• **Questions on the material**:
[1] According to the text on George P. Johnson, in what year did the company open an office in Los Angeles?
[2] Identify every line in the records below that contains the word "Lincoln", and copy each such line. Case counts.

• **Text under study**:
_____
George P. Johnson or GPJ is an American multinational corporation that specializes in event marketing and brand marketing, with headquarters located in Auburn Hills, Michigan, United States. GPJ operates primarily as a marketing and advertisement firm, providing digital, multimedia and physical marketing interactions, as well as offering brand management services and consulting, however GPJ specializes in more traditional physical event management. GPJ has a wide variety of clients in various industries: automotive, technology, software, food & beverage, entertainment, including over 40 Fortune 500 Companies.

The company was founded in 1914 by its namesake George P. Johnson in Detroit, Michigan as a flag-making and sail-repair establishment. Initially establishing itself as an event management firm in the Detroit area automotive industry, the company's early years were heavily rooted in working with the automobile industry and managing trade shows and events. Expansion of the company took place around the 1990s as GPJ started up offices in Boston, Seattle, Chicago and Brussels, Belgium. This period also saw tremendous growth for the firm, as they began to diversify and internationalize. The company also gained notability with a partnership with IBM.

History

Origins (1910s-1940s) 

Founded in 1914, George P. Johnson was established as a flag-maker and sail repairs establishment by its namesake.  The company originally involved itself with the Detroit Auto Show, working on the auto industry's annual exhibit of new vehicles, due to Johnson's prior involvement with the event. Throughout the years, Johnson's company began producing banners, flags and buntings for parade floats and special exhibits. With the trade show in Detroit growing to greater prominence the early GPJ had established itself as one of the leading creators.

Formative years (1950s-1980s) 

In 1956 GPJ assisted in producing the first International Auto Show in New York. Later in 1961, the firm introduced the spinning turntable for presenting cars, which would later become an industry standard for many such events. This was the company's first venture outside of the Detroit area automotive events. In 1976, Johnson's grandson Robert G. Vallee Jr. began working at the company, and two years later he was assigned as the head of production. In 1980, Vallee after being appointed account executive, was assigned to work with American Honda, one of the first foreign carmakers that the company had worked with. In 1985, an office was opened in Los Angeles, and with Vallee's assistance the company had assignments from clients such as Toyota and Nissan. By 1989, the work that the company had been doing in the west coast had secured as second production facility there, along with moves to seek out clients and opportunities outside the automotive industry, and experimented with developing its consulting capabilities.
_____
• **Given data**:
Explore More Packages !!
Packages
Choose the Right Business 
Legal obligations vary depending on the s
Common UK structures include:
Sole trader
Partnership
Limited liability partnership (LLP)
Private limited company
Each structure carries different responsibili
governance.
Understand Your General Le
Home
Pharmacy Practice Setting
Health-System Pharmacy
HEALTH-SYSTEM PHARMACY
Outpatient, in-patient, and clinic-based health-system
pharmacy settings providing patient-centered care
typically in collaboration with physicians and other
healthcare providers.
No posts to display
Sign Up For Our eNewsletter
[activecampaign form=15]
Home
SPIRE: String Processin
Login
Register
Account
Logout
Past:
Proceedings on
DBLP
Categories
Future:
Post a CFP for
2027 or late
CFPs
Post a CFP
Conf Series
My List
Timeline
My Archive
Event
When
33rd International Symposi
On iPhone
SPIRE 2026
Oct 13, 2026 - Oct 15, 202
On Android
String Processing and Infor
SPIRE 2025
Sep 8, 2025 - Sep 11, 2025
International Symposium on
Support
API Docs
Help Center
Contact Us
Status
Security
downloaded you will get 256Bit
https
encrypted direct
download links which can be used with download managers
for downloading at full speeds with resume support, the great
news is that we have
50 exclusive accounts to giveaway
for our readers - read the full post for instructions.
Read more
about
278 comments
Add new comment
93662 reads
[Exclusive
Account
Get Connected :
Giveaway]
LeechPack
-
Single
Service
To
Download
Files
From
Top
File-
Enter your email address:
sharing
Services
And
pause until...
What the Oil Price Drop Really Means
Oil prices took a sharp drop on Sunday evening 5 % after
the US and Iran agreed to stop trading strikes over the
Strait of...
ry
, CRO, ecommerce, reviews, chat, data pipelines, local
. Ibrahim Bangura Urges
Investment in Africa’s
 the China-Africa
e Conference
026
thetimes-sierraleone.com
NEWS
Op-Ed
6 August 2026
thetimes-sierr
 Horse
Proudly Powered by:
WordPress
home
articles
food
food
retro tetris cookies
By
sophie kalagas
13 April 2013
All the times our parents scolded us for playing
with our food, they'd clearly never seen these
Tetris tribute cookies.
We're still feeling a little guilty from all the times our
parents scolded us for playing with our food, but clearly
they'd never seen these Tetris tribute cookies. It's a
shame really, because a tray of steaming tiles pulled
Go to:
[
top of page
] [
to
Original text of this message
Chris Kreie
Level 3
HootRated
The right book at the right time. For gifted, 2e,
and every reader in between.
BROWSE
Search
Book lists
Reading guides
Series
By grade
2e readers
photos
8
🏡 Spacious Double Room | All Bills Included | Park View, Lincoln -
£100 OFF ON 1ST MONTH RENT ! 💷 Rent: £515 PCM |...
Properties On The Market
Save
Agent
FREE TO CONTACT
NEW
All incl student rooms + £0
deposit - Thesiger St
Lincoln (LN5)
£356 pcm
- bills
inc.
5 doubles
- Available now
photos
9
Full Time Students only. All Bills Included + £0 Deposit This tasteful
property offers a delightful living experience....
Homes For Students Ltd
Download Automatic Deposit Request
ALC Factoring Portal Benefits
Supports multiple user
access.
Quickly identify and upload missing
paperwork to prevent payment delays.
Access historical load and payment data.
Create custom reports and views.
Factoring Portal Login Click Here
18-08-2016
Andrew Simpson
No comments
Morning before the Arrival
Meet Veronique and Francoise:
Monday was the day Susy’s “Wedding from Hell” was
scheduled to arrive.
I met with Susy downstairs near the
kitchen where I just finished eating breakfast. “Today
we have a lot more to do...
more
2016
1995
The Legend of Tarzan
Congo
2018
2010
_____
• **Answers**:
[1] 1985

[2]
🏡 Spacious Double Room | All Bills Included | Park View, Lincoln -
Lincoln (LN5)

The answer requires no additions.